Exercise instructions → The expected response is an exact repetition of every record, with images excluded.

(Extracted page text data)
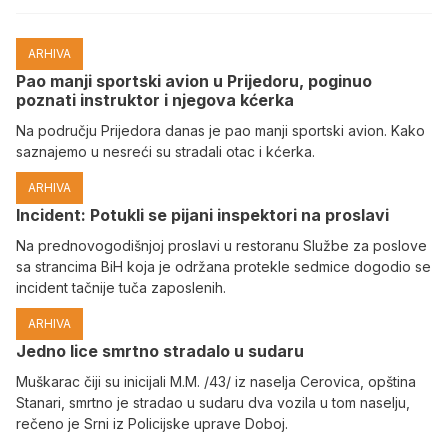
ARHIVA
Pao manji sportski avion u Prijedoru, poginuo
poznati instruktor i njegova kćerka
Na području Prijedora danas je pao manji sportski avion. Kako
saznajemo u nesreći su stradali otac i kćerka.
ARHIVA
Incident: Potukli se pijani inspektori na proslavi
Na prednovogodišnjoj proslavi u restoranu Službe za poslove
sa strancima BiH koja je održana protekle sedmice dogodio se
incident tačnije tuča zaposlenih.
ARHIVA
Јedno lice smrtno stradalo u sudaru
Muškarac čiji su inicijali M.M. /43/ iz naselja Cerovica, opština
Stanari, smrtno je stradao u sudaru dva vozila u tom naselju,
rečeno je Srni iz Policijske uprave Doboj.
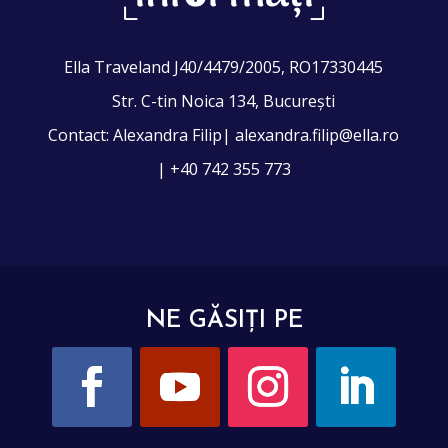
Ella Traveland J40/4479/2005, RO17330445
Str. C-tin Noica 134, București
Contact: Alexandra Filip| alexandra.filip@ella.ro
| +40 742 355 773
NE GĂSIȚI PE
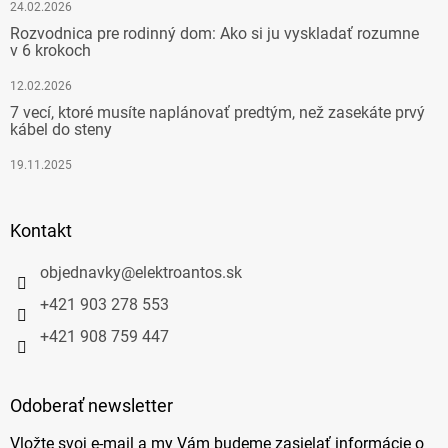
24.02.2026
Rozvodnica pre rodinný dom: Ako si ju vyskladať rozumne
v 6 krokoch
12.02.2026
7 vecí, ktoré musíte naplánovať predtým, než zasekáte prvý
kábel do steny
19.11.2025
Kontakt
objednavky
@
elektroantos.sk
+421 903 278 553
+421 908 759 447
Odoberať newsletter
Vložte svoj e-mail a my Vám budeme zasielať informácie o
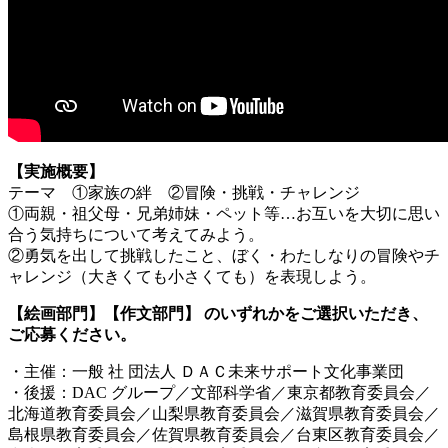
【実施概要】
テーマ ①家族の絆 ②冒険・挑戦・チャレンジ
①両親・祖父母・兄弟姉妹・ペット等…お互いを大切に思い
合う気持ちについて考えてみよう。
②勇気を出して挑戦したこと、ぼく・わたしなりの冒険やチ
ャレンジ（大きくても小さくても）を表現しよう。
【絵画部門】【作文部門】 のいずれかをご選択いただき、
ご応募ください。
・主催：一般 社 団法人 ＤＡＣ未来サポート文化事業団
・後援：DAC グループ／文部科学省／東京都教育委員会／
北海道教育委員会／山梨県教育委員会／滋賀県教育委員会／
島根県教育委員会／佐賀県教育委員会／台東区教育委員会／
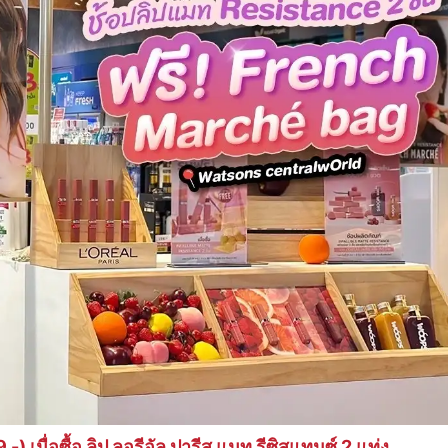
 เมื่อซื้อ ลิป ลอรีอัล ปารีส แมท รีซิสแทนซ์ 2 แท่ง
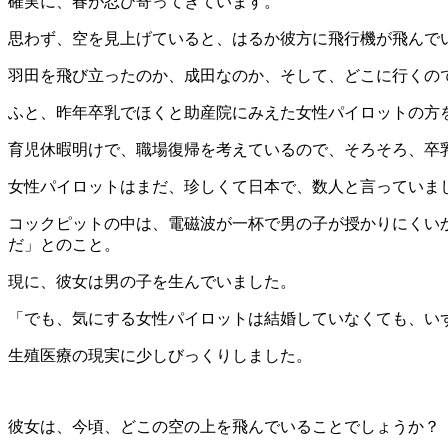
確実に、春が忍び寄ってきています。
思わず、空を見上げていると、はるか彼方に飛行機が飛んで
羽田を飛び立ったのか、成田なのか、そして、どこに行くの
ふと、昨年卒乳でほくと助産院にみえた女性パイロットの方
育児休暇明けで、職場復帰を考えているので、そろそろ、卒
女性パイロットはまだ、珍しくて日本で、数人と言っていま
コックピットの中は、電磁波が一杯で男の子が授かりにくい
だ」とのこと。
現に、彼女は男の子を生んでいました。
「でも、気にする女性パイロットは結婚していなくても、い
生殖医療の現実に少しびっくりしました。
彼女は、今頃、どこの空の上を飛んでいることでしょうか？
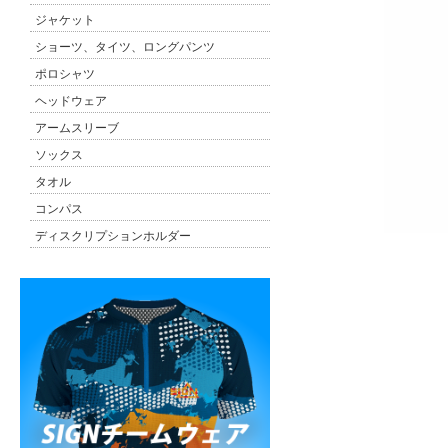
ジャケット
ショーツ、タイツ、ロングパンツ
ポロシャツ
ヘッドウェア
アームスリーブ
ソックス
タオル
コンパス
ディスクリプションホルダー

Exercise solution →
ARHIVA
Pao manji sportski avion u Prijedoru, poginuo
poznati instruktor i njegova kćerka
Na području Prijedora danas je pao manji sportski avion. Kako
saznajemo u nesreći su stradali otac i kćerka.
ARHIVA
Incident: Potukli se pijani inspektori na proslavi
Na prednovogodišnjoj proslavi u restoranu Službe za poslove
sa strancima BiH koja je održana protekle sedmice dogodio se
incident tačnije tuča zaposlenih.
ARHIVA
Јedno lice smrtno stradalo u sudaru
Muškarac čiji su inicijali M.M. /43/ iz naselja Cerovica, opština
Stanari, smrtno je stradao u sudaru dva vozila u tom naselju,
rečeno je Srni iz Policijske uprave Doboj.
Ella Traveland J40/4479/2005, RO17330445
Str. C-tin Noica 134, București
Contact: Alexandra Filip| alexandra.filip@ella.ro
| +40 742 355 773
NE GĂSIȚI PE
24.02.2026
Rozvodnica pre rodinný dom: Ako si ju vyskladať rozumne
v 6 krokoch
12.02.2026
7 vecí, ktoré musíte naplánovať predtým, než zasekáte prvý
kábel do steny
19.11.2025
Kontakt
objednavky
@
elektroantos.sk
+421 903 278 553
+421 908 759 447
Odoberať newsletter
Vložte svoj e-mail a my Vám budeme zasielať informácie o
【実施概要】
テーマ ①家族の絆 ②冒険・挑戦・チャレンジ
①両親・祖父母・兄弟姉妹・ペット等…お互いを大切に思い
合う気持ちについて考えてみよう。
②勇気を出して挑戦したこと、ぼく・わたしなりの冒険やチ
ャレンジ（大きくても小さくても）を表現しよう。
【絵画部門】【作文部門】 のいずれかをご選択いただき、
ご応募ください。
・主催：一般 社 団法人 ＤＡＣ未来サポート文化事業団
・後援：DAC グループ／文部科学省／東京都教育委員会／
北海道教育委員会／山梨県教育委員会／滋賀県教育委員会／
島根県教育委員会／佐賀県教育委員会／台東区教育委員会／
 เมื่อซื้อ ลิป ลอรีอัล ปารีส แมท รีซิสแทนซ์ 2 แท่ง
確実に、春が忍び寄ってきています。
思わず、空を見上げていると、はるか彼方に飛行機が飛んで
羽田を飛び立ったのか、成田なのか、そして、どこに行くの
ふと、昨年卒乳でほくと助産院にみえた女性パイロットの方
育児休暇明けで、職場復帰を考えているので、そろそろ、卒
女性パイロットはまだ、珍しくて日本で、数人と言っていま
コックピットの中は、電磁波が一杯で男の子が授かりにくい
だ」とのこと。
現に、彼女は男の子を生んでいました。
「でも、気にする女性パイロットは結婚していなくても、い
生殖医療の現実に少しびっくりしました。
彼女は、今頃、どこの空の上を飛んでいることでしょうか？
ジャケット
ショーツ、タイツ、ロングパンツ
ポロシャツ
ヘッドウェア
アームスリーブ
ソックス
タオル
コンパス
ディスクリプションホルダー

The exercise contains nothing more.